778,https://www.cbs17.com/business/press-releases/...,Military's Leading Foodservice Units Honored f...


In [27]:
# Function to check URL status
def check_url(URL):
    try:
        response = requests.get(URL, allow_redirects=True, timeout=10)
        if response.status_code == 200:
            return "Working"
        elif response.status_code in [301, 302]:  
            return "Redirected but Working"
        elif response.status_code == 403:  
            return "Blocked (403 Forbidden)"
        else:
            return f"Not Working ({response.status_code})"
    except requests.RequestException as e:
        return f"Not Working ({str(e)})"

# Apply ThreadPoolExecutor for faster execution
with ThreadPoolExecutor(max_workers=10) as executor:
    df['Status'] = list(executor.map(check_url, df['URL']))

# Export to Excel
df.to_excel("data/url_status.xlsx", index=False)

# Print the DataFrame
df

Unnamed: 0,URL,Title,Status
0,https://simpleflying.com/how-to-spend-skymiles...,5 Ways To Spend Delta SkyMiles Without Flying,Working
1,https://sports.yahoo.com/portugal-route-final-...,Portugal Route To The Final: Winning start put...,Working
2,https://indiaeducationdiary.in/anandana-the-co...,Anandana- The Coca-Cola India Foundation and I...,Blocked (403 Forbidden)
3,https://www.theringer.com/movies/2024/5/30/241...,The Postapocalyptic Movie Survivability Index,Working
4,https://www.iracing.com/enascar-coca-cola-irac...,eNASCAR Coca-Cola iRacing Series Returns to NA...,Working
...,...,...,...
774,https://www.indianretailer.com/news/retail-ind...,Retail India News: Vedix and Shoppers Stop Lau...,Blocked (403 Forbidden)
775,https://eu.fdlreporter.com/story/money/2024/05...,Remember when bowling was a favorite pastime f...,Working
776,https://chiefswire.usatoday.com/2024/08/23/nc-...,NC Sportsbook Promos: Best North Carolina Spor...,Not Working (404)
777,https://www.energyjobline.com/job/director-sus...,"Director, Sustainability Reporting APAC",Working


**ERROR description**

If response.status_code == 200, then the URL is considered "Working" in your script.

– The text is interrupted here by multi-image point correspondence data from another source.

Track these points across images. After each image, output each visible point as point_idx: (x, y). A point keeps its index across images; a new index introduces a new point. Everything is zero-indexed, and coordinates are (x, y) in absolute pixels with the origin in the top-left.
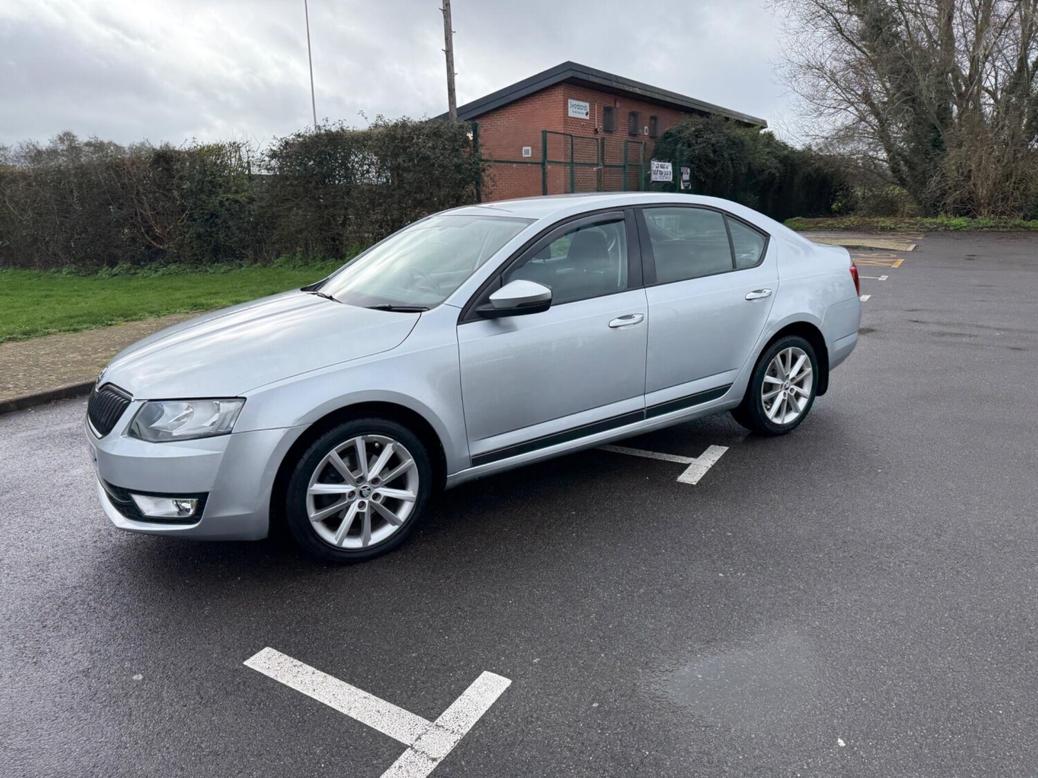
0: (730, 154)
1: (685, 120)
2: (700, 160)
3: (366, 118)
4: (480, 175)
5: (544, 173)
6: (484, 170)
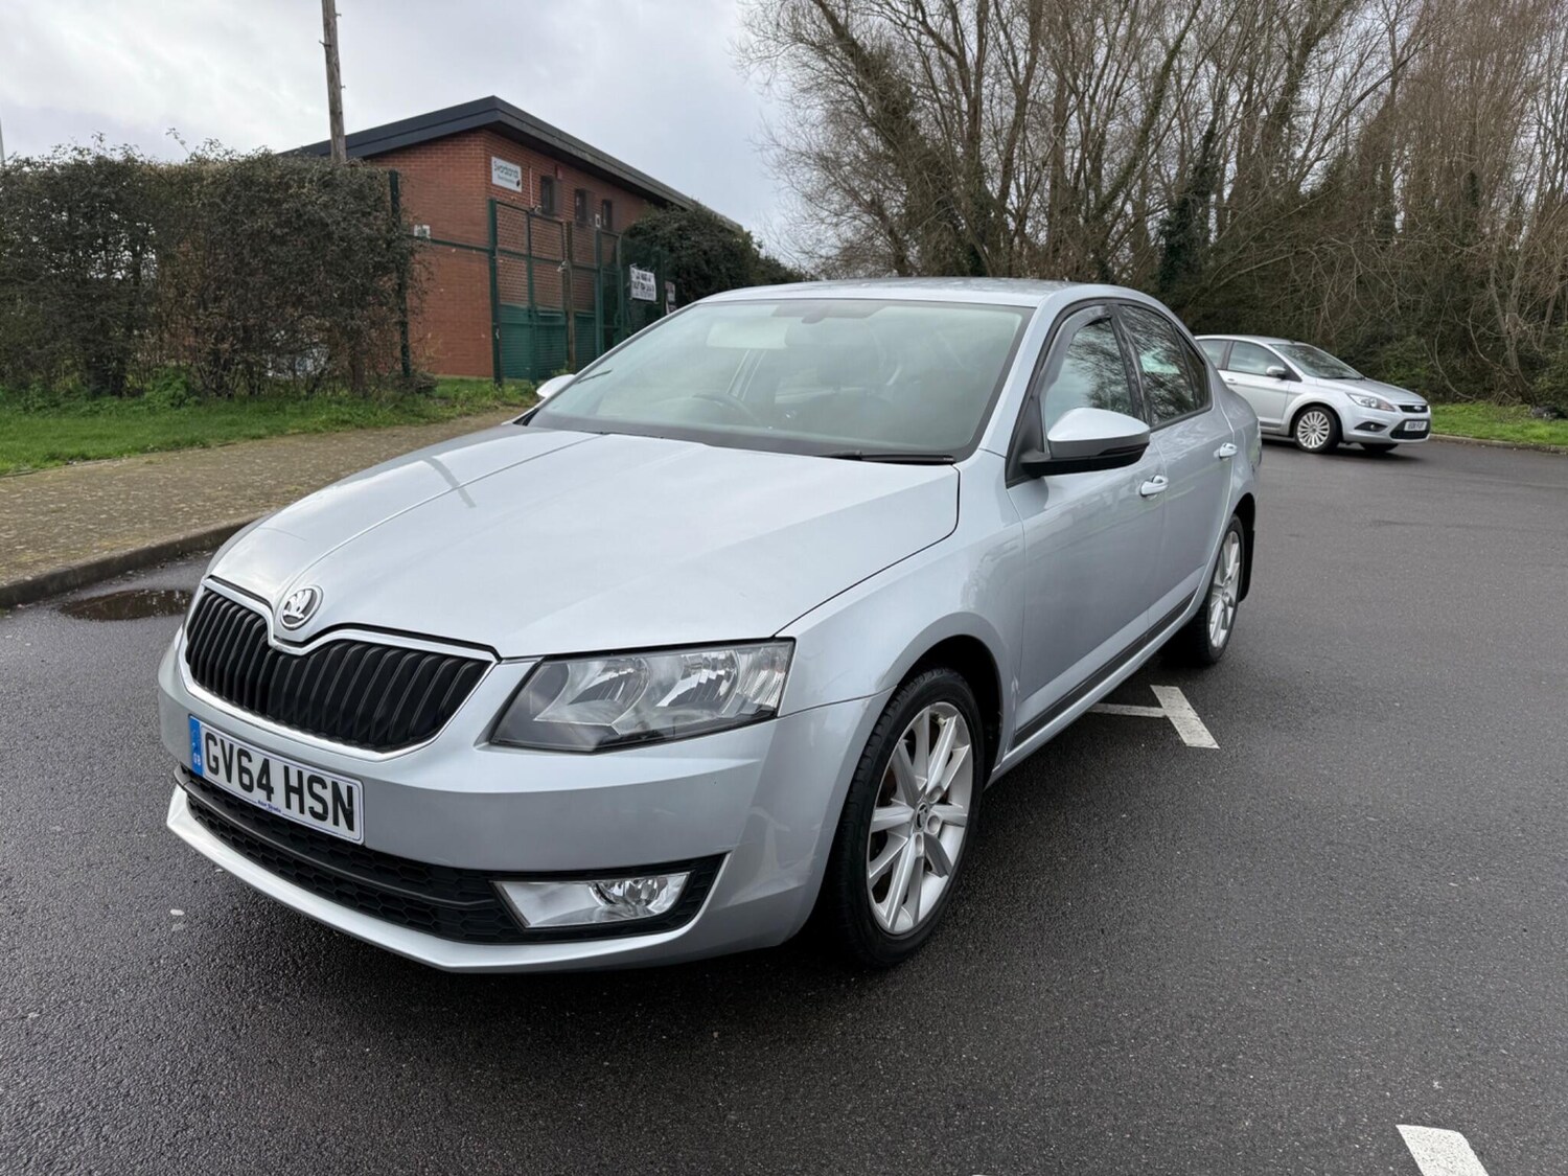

301 Moved Permanently → The URL has changed permanently, and future requests should use the new URL.

302 Found (Temporary Redirect): The resource is temporarily moved to another location.

HTTP 403 (Forbidden) → "Blocked (403 Forbidden)"
- Possible causes:
- Website blocks automated requests (bot protection).
- Missing authentication or permission.
- IP restrictions.

404 Not Found -> The requested URL does not exist.
  
500 Internal Server Error -> The server encountered an error.

405 Method Not Allowed -> The request method is not supported by the server.

503 Service Unavailable -> The server is down or overloaded.